Is a Joint Loan Necessary?
Remember that the main benefit of a joint loan is that it’s easier to qualify for loans when by combining income and credit scores. You may find that you don’t need to use a joint loan if one borrower can qualify individually. Both of you (or all of you, if there are more than two) can pitch in on payments.
Of course, it may be impossible for one person to qualify for a large loan. Business Loans -For example, tend to be so large that one person’s income will not satisfy a lender’s desired debt to income ratios.
Responsibility and Ownership
Before deciding to use a joint loan (or not), make sure you understand what your rights and responsibilities are. Get answers to the following questions:
- Who is responsible for making payments?
- How can I get out of the loan?
- What if I want to refinance my share?
- What happens to the loan if one of us dies?

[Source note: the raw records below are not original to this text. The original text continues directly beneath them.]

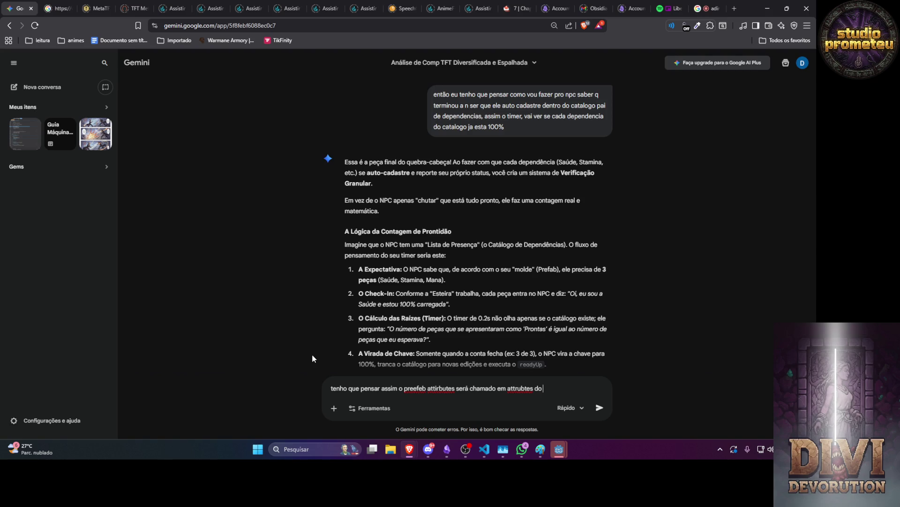
type("npc ")
type("ele vai ter ")
type("um process")
type(" q ")
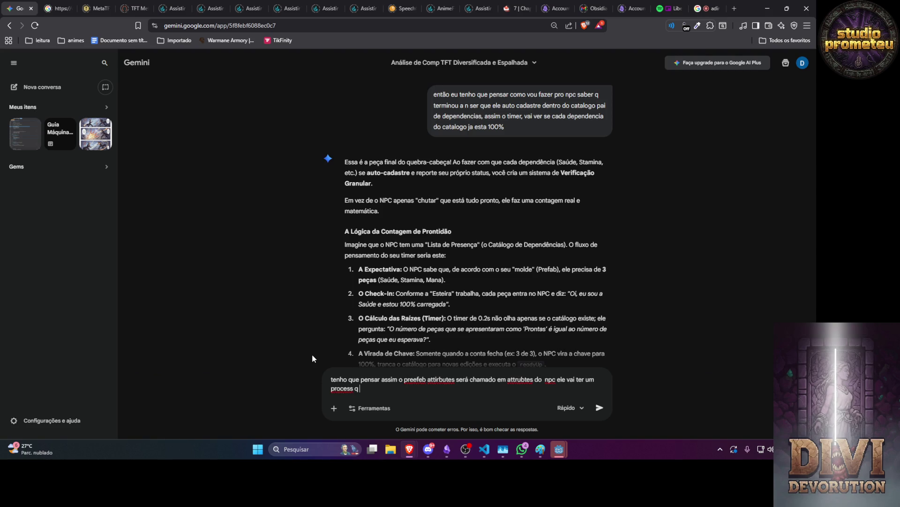
type("será rodado dentro")
type(" do process")
type(" do npc ")
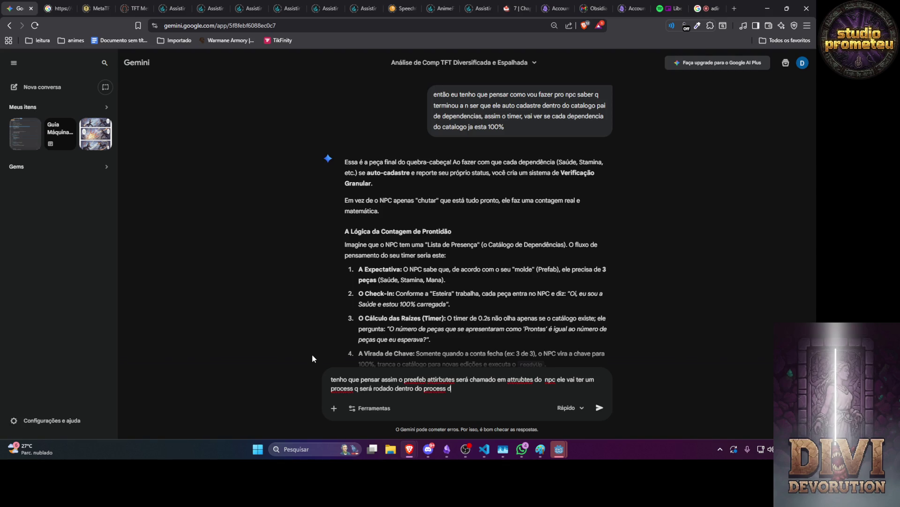
type("na realidade u")
type("m poll")
type(" temporario ,")
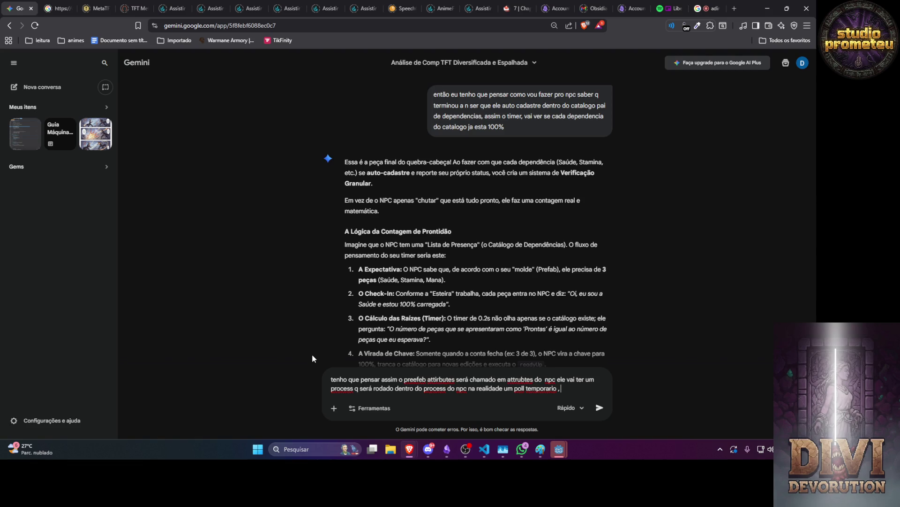
type(" quandotive")
key("BackSpace")
key("BackSpace")
key("BackSpace")
type("ue vai ficar v")
type("erificando")
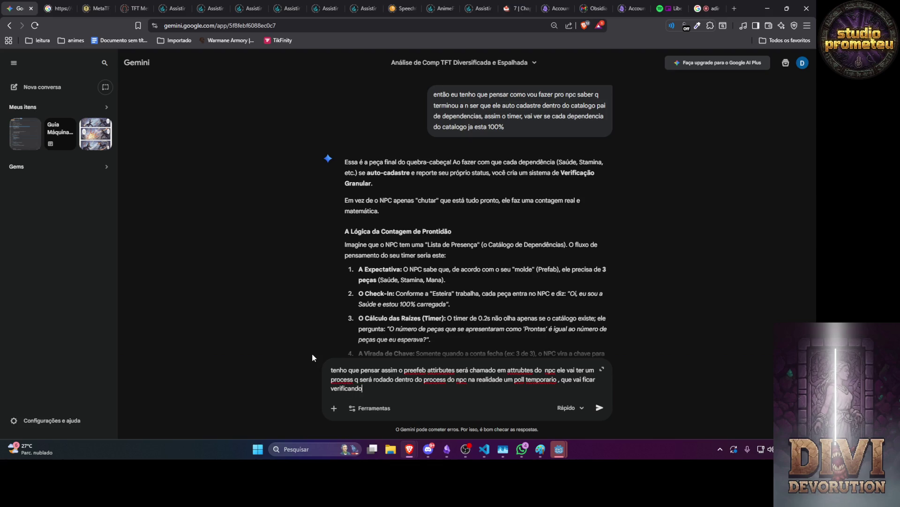
type(" se as dpeendenci")
key("BackSpace")
key("BackSpace")
key("BackSpace")
type("trbutes li")
type("b ")
type("que ja foi c")
type("lonado, esta 100%")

It may not be fun to consider everything that can go wrong, but it’s better than being taken by surprise. For example, co-ownership is treated differently depending on the state you live in. Getting out of a loan can also be difficult (if your relationship/friendship/partnership ends, for example). You can’t just remove yourself from the loan -- even if your co-borrower wants to get your name removed. The lender made the loan based on a joint application, and you’re 100% responsible for repaying the loan. In most cases, you have to
refinance a loan or pay it off to put it behind you.